B of A's 4Q Profit Quadruples as Mortgage Costs Ebb

Bank of America Corp., the second- biggest U.S. lender, said fourth-quarter profit more than quadrupled as the company sought to quell claims tied to defective mortgages. The results beat most Wall Street estimates, and the stock rose in early New York trading.

Net income of $3.44 billion, or 29 cents a diluted share, rose from $732 million, or 3 cents a year earlier, according to a statement today from the Charlotte, North Carolina-based firm. The average estimate of 27 analysts surveyed by Bloomberg was 27 cents, adjusted for one-time items. For the full year, profit more than doubled to $11.4 billion.

Chief Executive Officer Brian T. Moynihan, 54, has spent his four years atop Bank of America resolving disputes tied to shoddy home loans and foreclosures, mostly from his predecessor's 2008 takeover of Countrywide Financial Corp. He signaled in November that attention is shifting from the mortgage cleanup to improving performance at operating units, calling his firm a "huge battleship" that is gaining speed.

"They're looking considerably better than a year ago," said Marty Mosby, a bank analyst at Guggenheim Securities LLC with a neutral rating on the stock. "The Street now believes their story, which is that remaining mortgage costs will be manageable."

Bank of America's stock rose 34 percent last year, just under the 35 percent gain of the 24-company KBW Bank Index. The shares added 7.7 percent this year through yesterday to $16.77 as analysts including Citigroup Inc.'s Keith Horowitz upgraded the firm to a "buy" in anticipation that costs will recede.

Investors could choose Bank of America and bigger rival JPMorgan Chase & Co. to take advantage of an improving U.S. economy, Horowitz wrote in a Jan. 2 research note.

Moynihan has spent more than $50 billion on mortgage and foreclosure disputes and the company still faces demands that it atone for activities that contributed to the 2008 credit crisis.

Bank of America may have to pay $5 billion to $8 billion to settle a Federal Housing Finance Agency suit after JPMorgan's $4 billion accord set "a relatively high bar," Fitch Ratings said in October. The FHFA lawsuit cited about $57 billion of mortgage-backed securities from Bank of America, compared with about $33 billion in the JPMorgan case, Fitch said.

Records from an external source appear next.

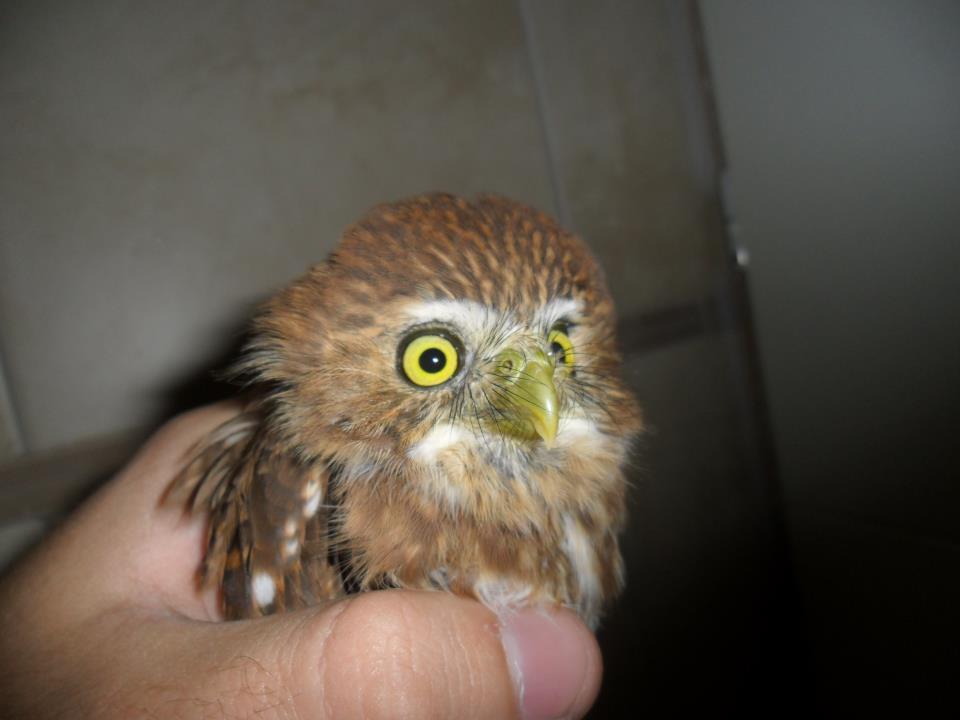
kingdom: Animalia
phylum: Chordata
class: Aves
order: Strigiformes
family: Strigidae
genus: Glaucidium
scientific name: Glaucidium brasilianum
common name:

The lender also faces a U.S. lawsuit for claims it misled investors over the quality of mortgages within an $850 million bond and said in October that the Justice Department may file another suit tied to home loans.

JPMorgan said yesterday that fourth-quarter profit fell 7 percent to $5.28 billion on costs from legal settlements. Wells Fargo & Co., the biggest home lender, said net income rose 10 percent to $5.61 billion, setting a record for the quarter and the year. Citigroup reports results tomorrow.